Figure understanding rows

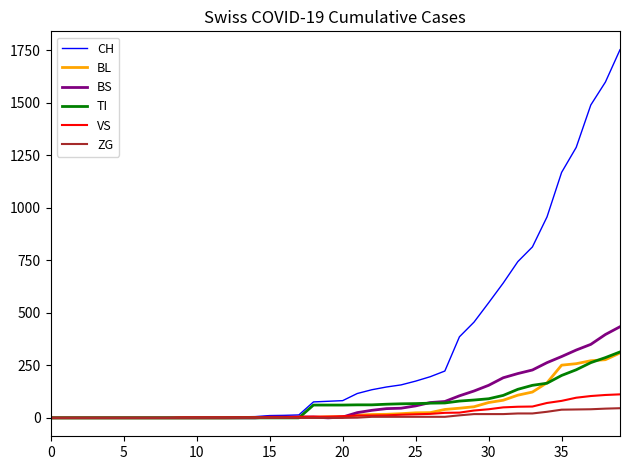

Which series has the largest total across all categories?

CH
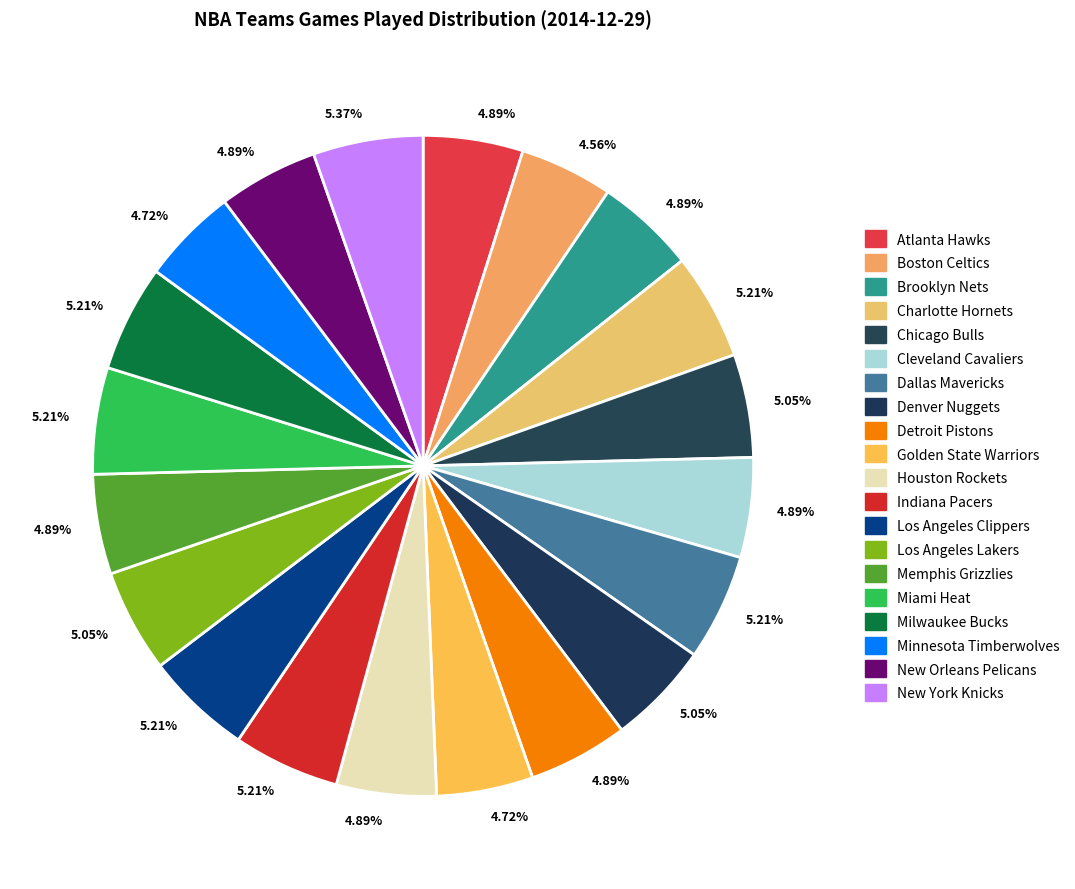

Count the number of slices in the pie.

20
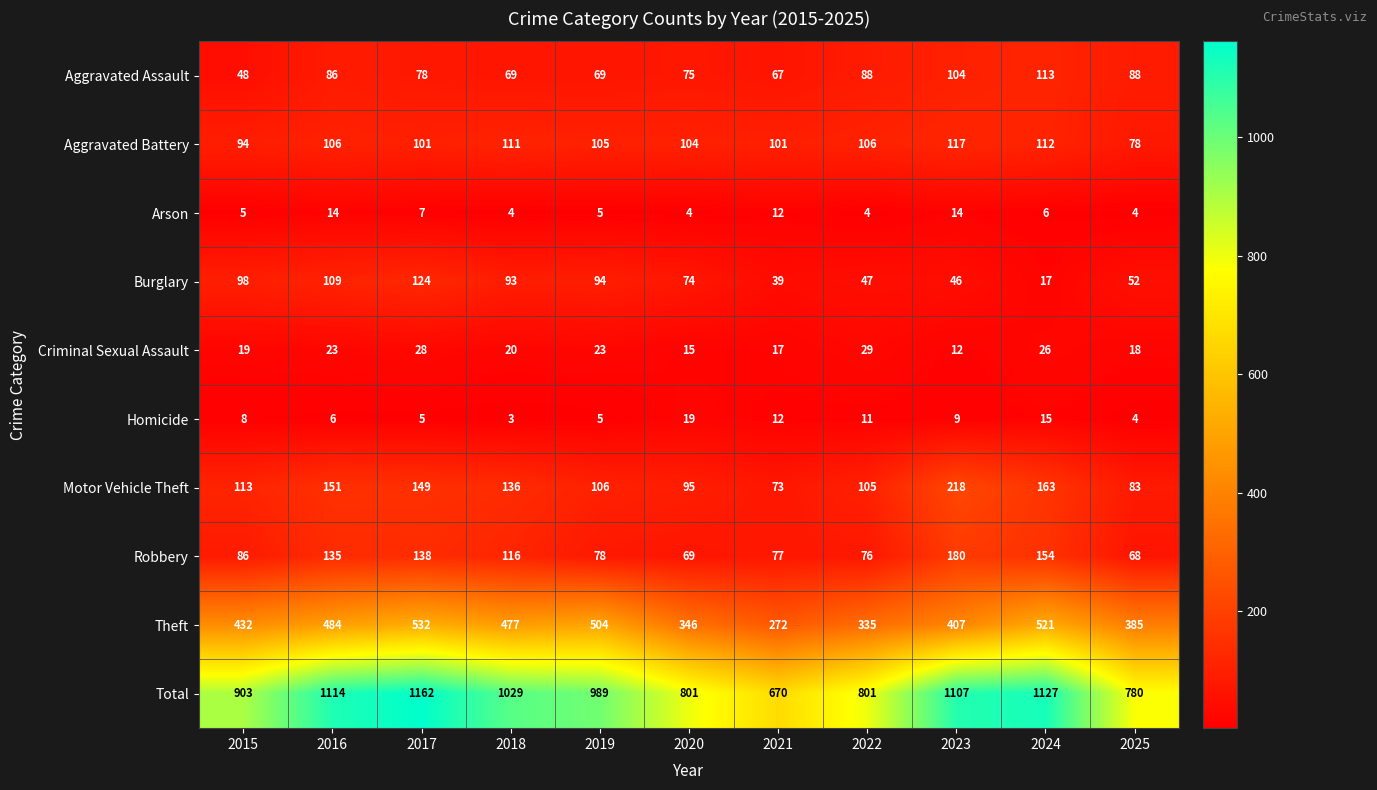

Is it true that Total equals 1352 at 2019?

False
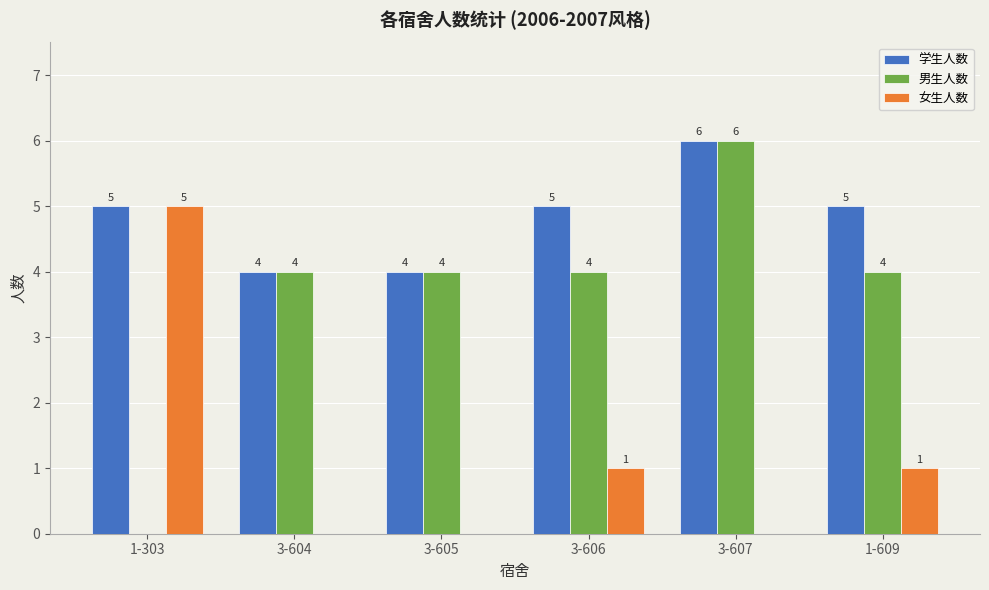

How many positive values does the 女生人数 series have?

3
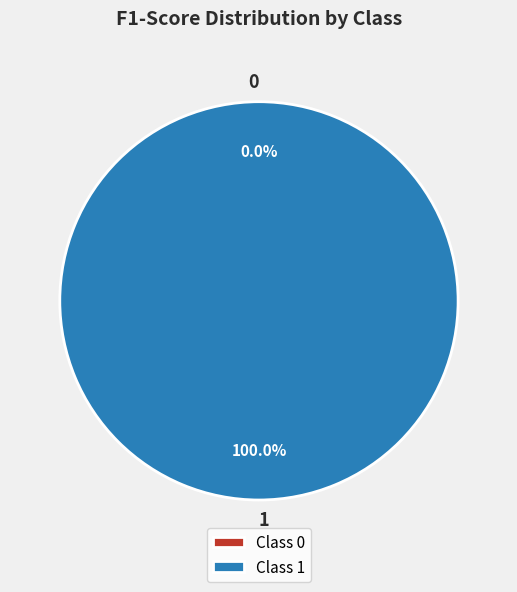

True or false: 1 accounts for 85% of the total.

False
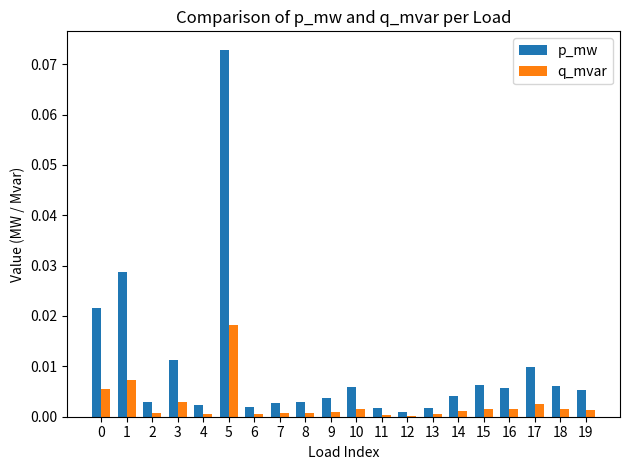

At which category is the sum across all series the highest?

5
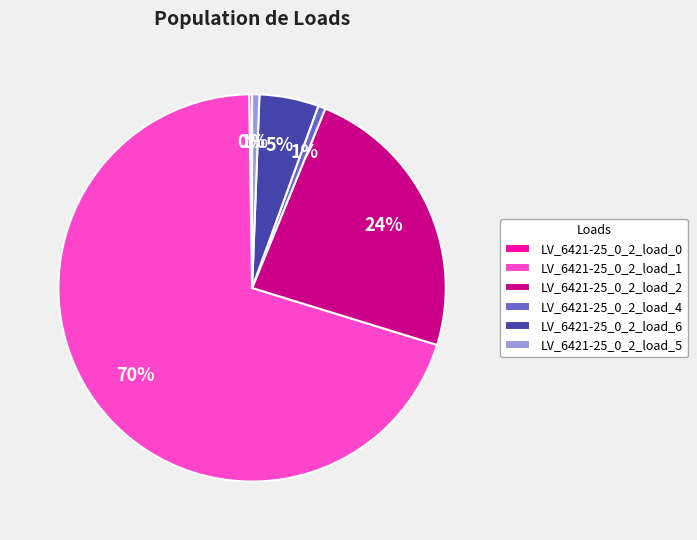

What percentage is the LV_6421-25_0_2_load_6 slice, to the nearest percent?

5%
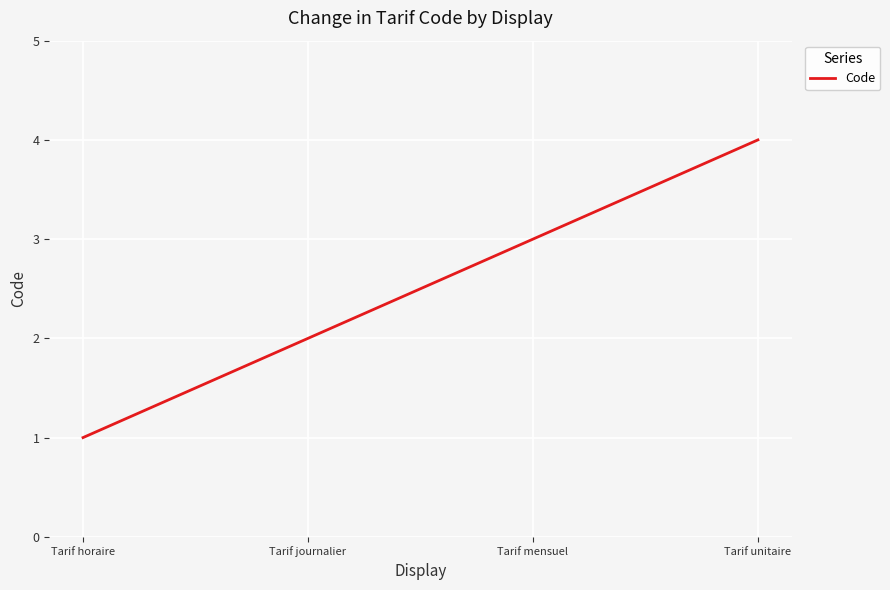

Reading right to left, what are all the values shown in this chart?

Tarif unitaire=4	Tarif mensuel=3	Tarif journalier=2	Tarif horaire=1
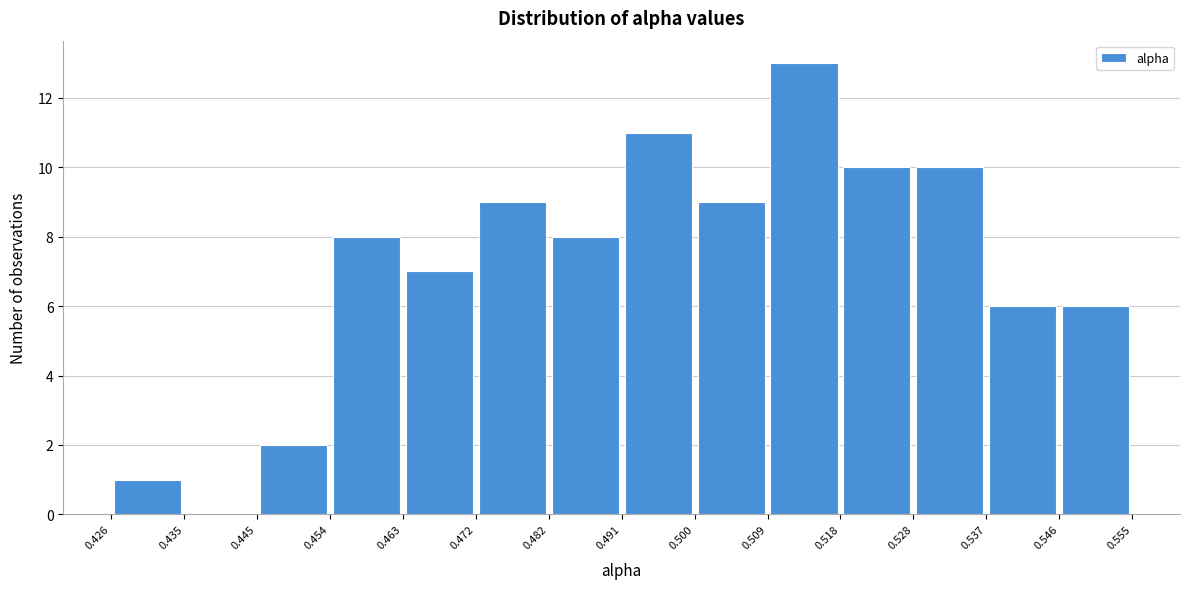

Reading left to right, transcribe this chart: for each bar, give the range it covers on the x-axis and its height. The values are not printed on the chart, so give them approximately, as read against the axis.

0.426 to 0.435: 1
0.435 to 0.445: 0
0.445 to 0.454: 2
0.454 to 0.463: 8
0.463 to 0.472: 7
0.472 to 0.482: 9
0.482 to 0.491: 8
0.491 to 0.500: 11
0.500 to 0.509: 9
0.509 to 0.518: 13
0.518 to 0.528: 10
0.528 to 0.537: 10
0.537 to 0.546: 6
0.546 to 0.555: 6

What is required: Write out every one of the rows above exactly as it appears, leaving out the pictures.

Answer to this task:
Which series has the largest total across all categories?

CH

Count the number of slices in the pie.

20

Is it true that Total equals 1352 at 2019?

False

How many positive values does the 女生人数 series have?

3

True or false: 1 accounts for 85% of the total.

False

At which category is the sum across all series the highest?

5

What percentage is the LV_6421-25_0_2_load_6 slice, to the nearest percent?

5%

Reading right to left, what are all the values shown in this chart?

Tarif unitaire=4	Tarif mensuel=3	Tarif journalier=2	Tarif horaire=1

Reading left to right, transcribe this chart: for each bar, give the range it covers on the x-axis and its height. The values are not printed on the chart, so give them approximately, as read against the axis.

0.426 to 0.435: 1
0.435 to 0.445: 0
0.445 to 0.454: 2
0.454 to 0.463: 8
0.463 to 0.472: 7
0.472 to 0.482: 9
0.482 to 0.491: 8
0.491 to 0.500: 11
0.500 to 0.509: 9
0.509 to 0.518: 13
0.518 to 0.528: 10
0.528 to 0.537: 10
0.537 to 0.546: 6
0.546 to 0.555: 6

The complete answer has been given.